- _Exercise_
Where does the string "việc" occur in the records? Copy each line that holds it.

- _The records_
[Start of Attachment]

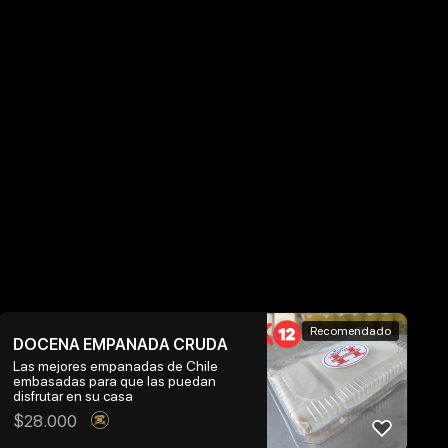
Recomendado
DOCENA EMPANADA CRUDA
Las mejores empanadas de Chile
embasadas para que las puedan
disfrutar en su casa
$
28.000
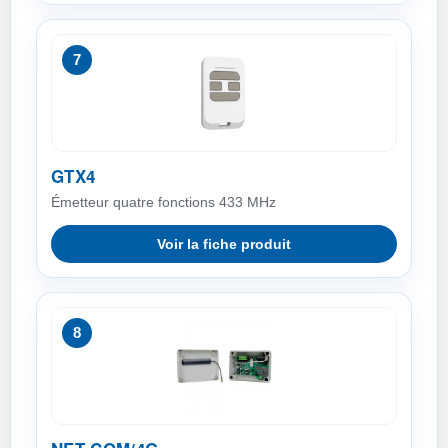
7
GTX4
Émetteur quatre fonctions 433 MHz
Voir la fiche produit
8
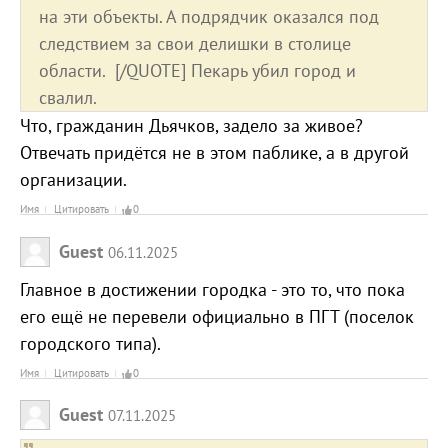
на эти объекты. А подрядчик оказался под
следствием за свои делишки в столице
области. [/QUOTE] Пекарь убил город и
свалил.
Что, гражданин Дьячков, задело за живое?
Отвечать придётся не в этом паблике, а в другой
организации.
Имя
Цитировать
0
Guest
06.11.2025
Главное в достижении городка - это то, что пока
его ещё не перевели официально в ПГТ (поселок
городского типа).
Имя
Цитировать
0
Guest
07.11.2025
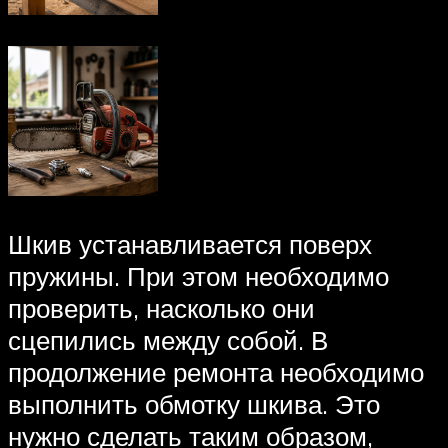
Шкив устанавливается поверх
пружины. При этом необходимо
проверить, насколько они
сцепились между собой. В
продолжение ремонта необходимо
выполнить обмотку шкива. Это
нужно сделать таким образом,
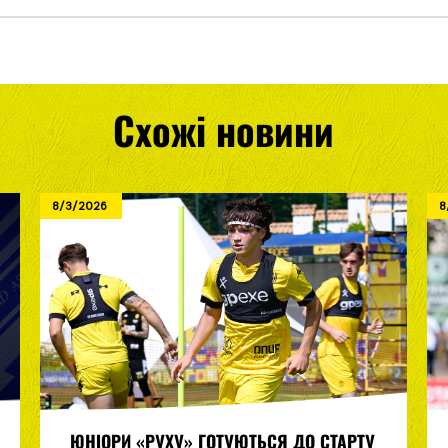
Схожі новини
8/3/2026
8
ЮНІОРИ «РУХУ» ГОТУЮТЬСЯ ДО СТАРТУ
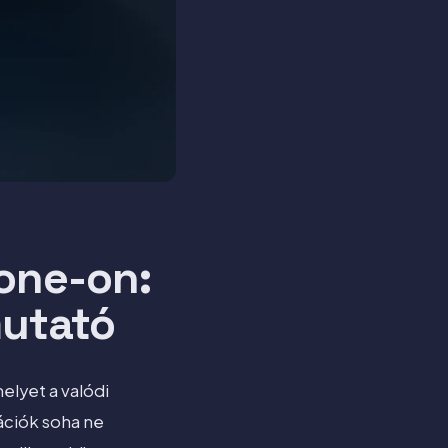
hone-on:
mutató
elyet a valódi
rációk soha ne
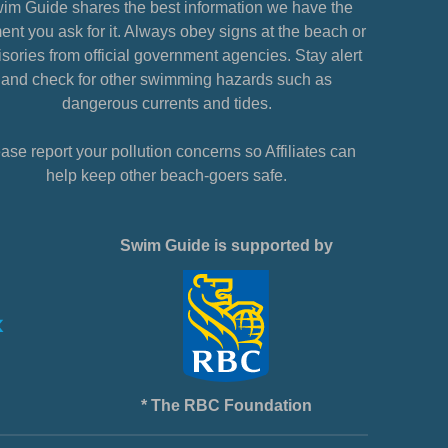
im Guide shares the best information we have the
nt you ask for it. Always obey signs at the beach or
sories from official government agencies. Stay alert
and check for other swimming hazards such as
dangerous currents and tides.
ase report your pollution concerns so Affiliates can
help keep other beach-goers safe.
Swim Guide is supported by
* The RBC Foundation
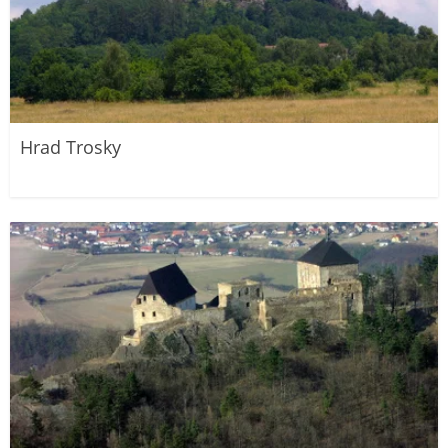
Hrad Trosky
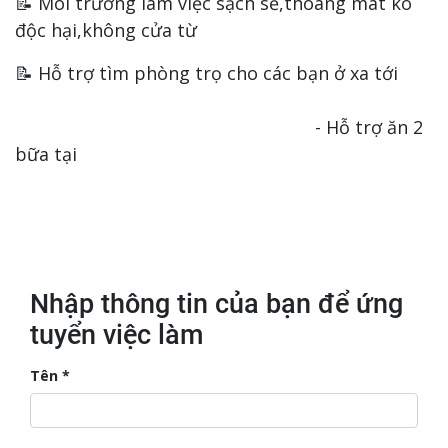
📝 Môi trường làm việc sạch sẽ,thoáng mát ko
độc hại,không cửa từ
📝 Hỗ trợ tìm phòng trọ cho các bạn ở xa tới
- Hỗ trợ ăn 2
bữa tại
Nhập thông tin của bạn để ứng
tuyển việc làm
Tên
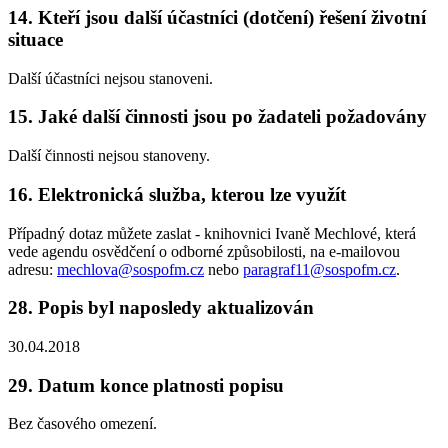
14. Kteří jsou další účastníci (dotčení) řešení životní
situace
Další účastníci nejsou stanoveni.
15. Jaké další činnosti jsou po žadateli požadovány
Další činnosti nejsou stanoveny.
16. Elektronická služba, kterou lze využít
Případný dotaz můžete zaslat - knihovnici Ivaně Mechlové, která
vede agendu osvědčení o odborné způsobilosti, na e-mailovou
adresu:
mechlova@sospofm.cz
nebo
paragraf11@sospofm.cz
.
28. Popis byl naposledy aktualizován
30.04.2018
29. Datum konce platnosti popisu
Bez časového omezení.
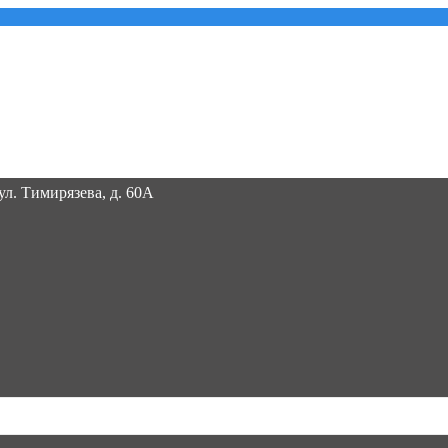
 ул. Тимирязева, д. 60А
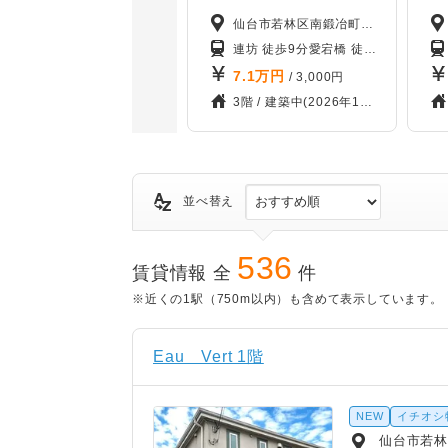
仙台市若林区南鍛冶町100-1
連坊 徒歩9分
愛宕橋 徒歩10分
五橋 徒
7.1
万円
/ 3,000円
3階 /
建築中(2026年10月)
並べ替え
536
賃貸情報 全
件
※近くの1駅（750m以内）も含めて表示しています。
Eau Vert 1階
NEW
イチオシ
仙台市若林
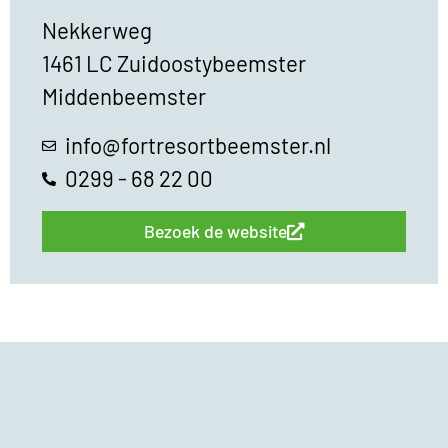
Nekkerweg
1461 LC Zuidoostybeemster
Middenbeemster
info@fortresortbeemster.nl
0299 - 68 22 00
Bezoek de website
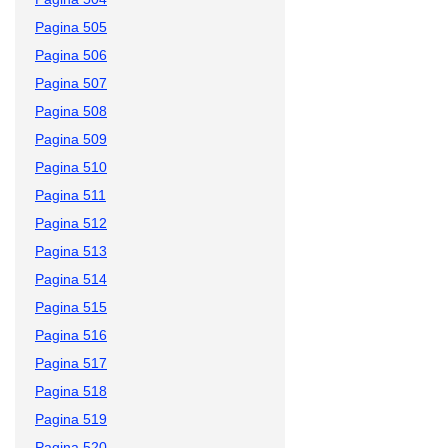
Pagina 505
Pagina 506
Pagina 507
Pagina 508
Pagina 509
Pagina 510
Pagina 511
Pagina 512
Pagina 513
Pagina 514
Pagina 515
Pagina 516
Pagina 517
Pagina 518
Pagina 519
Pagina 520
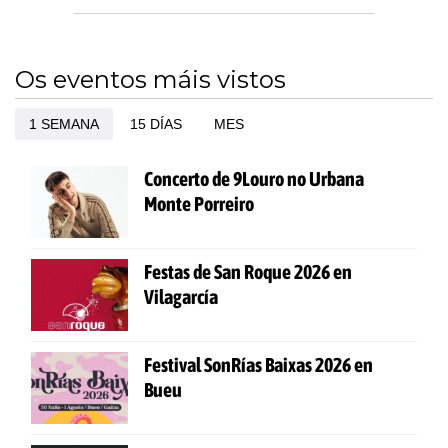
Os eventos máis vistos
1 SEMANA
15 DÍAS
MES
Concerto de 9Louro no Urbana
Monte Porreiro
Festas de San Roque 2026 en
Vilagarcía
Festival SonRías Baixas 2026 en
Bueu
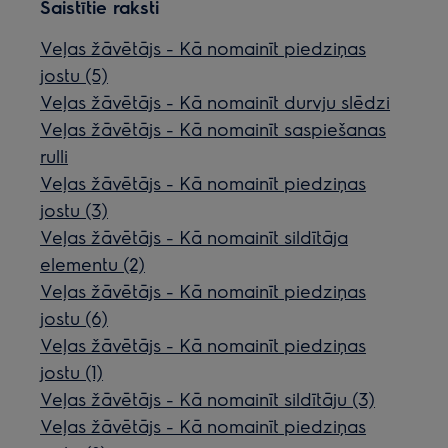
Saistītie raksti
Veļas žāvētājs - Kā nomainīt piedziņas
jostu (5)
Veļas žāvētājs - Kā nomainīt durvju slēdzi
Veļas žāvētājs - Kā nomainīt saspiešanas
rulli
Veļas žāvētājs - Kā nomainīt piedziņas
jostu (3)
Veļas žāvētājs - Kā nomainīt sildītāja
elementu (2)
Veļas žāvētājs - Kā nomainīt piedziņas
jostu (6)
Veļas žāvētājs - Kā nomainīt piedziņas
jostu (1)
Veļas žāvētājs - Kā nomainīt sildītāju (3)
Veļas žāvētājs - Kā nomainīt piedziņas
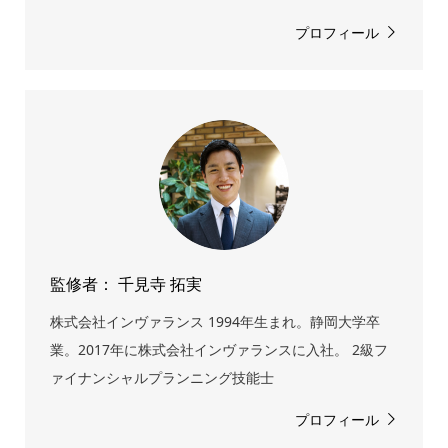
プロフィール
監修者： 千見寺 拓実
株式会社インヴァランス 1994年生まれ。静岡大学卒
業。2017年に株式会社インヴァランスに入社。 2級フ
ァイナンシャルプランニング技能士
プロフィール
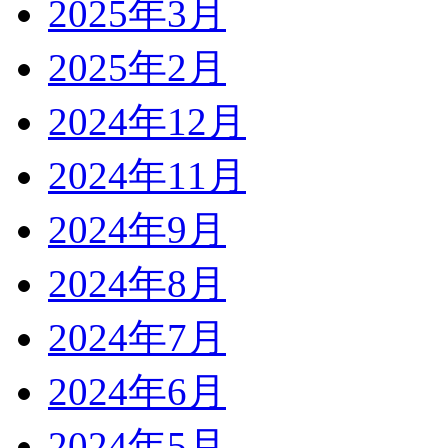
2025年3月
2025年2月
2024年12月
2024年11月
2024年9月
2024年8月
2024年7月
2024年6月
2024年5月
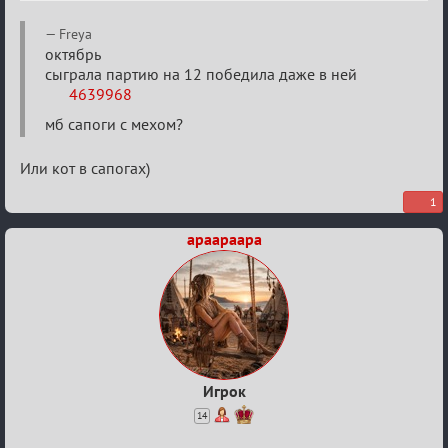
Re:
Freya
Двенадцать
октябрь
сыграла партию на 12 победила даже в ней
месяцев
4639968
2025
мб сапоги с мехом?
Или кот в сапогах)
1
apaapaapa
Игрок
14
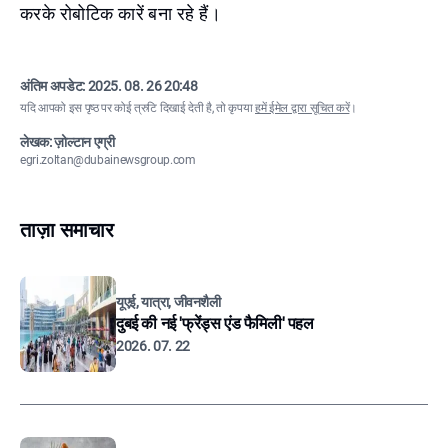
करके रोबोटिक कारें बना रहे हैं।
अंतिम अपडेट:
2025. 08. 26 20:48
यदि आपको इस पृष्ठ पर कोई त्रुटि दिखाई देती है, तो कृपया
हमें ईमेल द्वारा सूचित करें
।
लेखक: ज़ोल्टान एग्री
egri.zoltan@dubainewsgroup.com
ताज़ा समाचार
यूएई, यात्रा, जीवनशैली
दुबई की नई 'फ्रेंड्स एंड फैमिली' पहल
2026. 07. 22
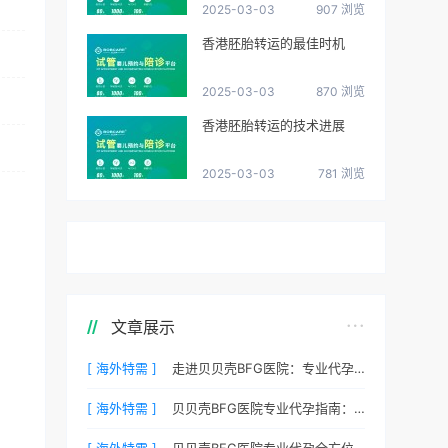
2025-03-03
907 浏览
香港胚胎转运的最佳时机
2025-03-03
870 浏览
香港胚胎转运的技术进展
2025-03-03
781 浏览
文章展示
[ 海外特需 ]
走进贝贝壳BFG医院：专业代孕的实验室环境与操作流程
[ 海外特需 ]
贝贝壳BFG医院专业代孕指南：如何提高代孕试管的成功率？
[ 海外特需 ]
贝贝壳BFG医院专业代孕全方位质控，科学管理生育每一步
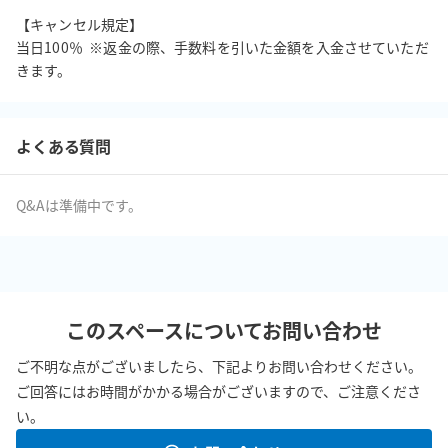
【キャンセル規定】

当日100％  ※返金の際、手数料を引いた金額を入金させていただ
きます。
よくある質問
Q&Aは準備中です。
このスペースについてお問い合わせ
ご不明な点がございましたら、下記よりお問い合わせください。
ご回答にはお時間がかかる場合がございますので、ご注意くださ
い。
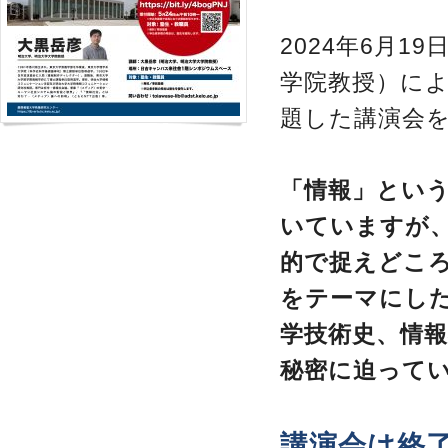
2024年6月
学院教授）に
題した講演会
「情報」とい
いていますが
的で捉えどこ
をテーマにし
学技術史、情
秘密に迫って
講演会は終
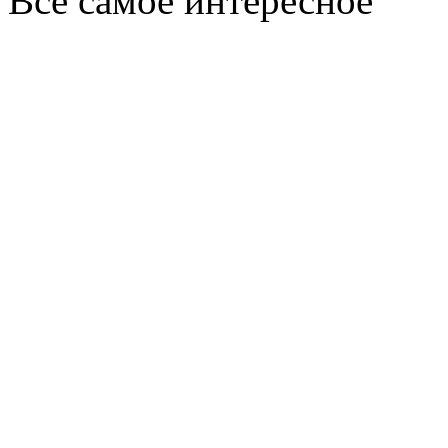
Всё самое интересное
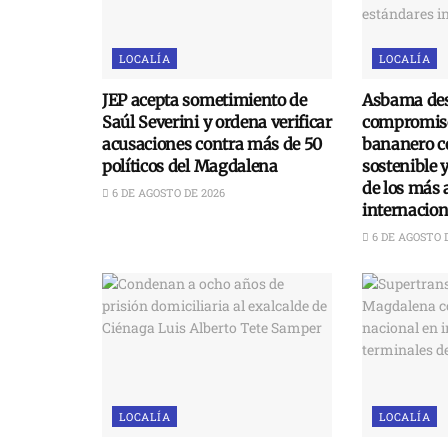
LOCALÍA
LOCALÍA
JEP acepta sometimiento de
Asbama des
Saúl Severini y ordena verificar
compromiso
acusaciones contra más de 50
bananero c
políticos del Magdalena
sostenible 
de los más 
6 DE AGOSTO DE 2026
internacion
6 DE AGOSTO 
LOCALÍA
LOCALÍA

[End of Attachment]

- _Output for this exercise_
📝 Môi trường làm việc sạch sẽ,thoáng mát ko
tuyển việc làm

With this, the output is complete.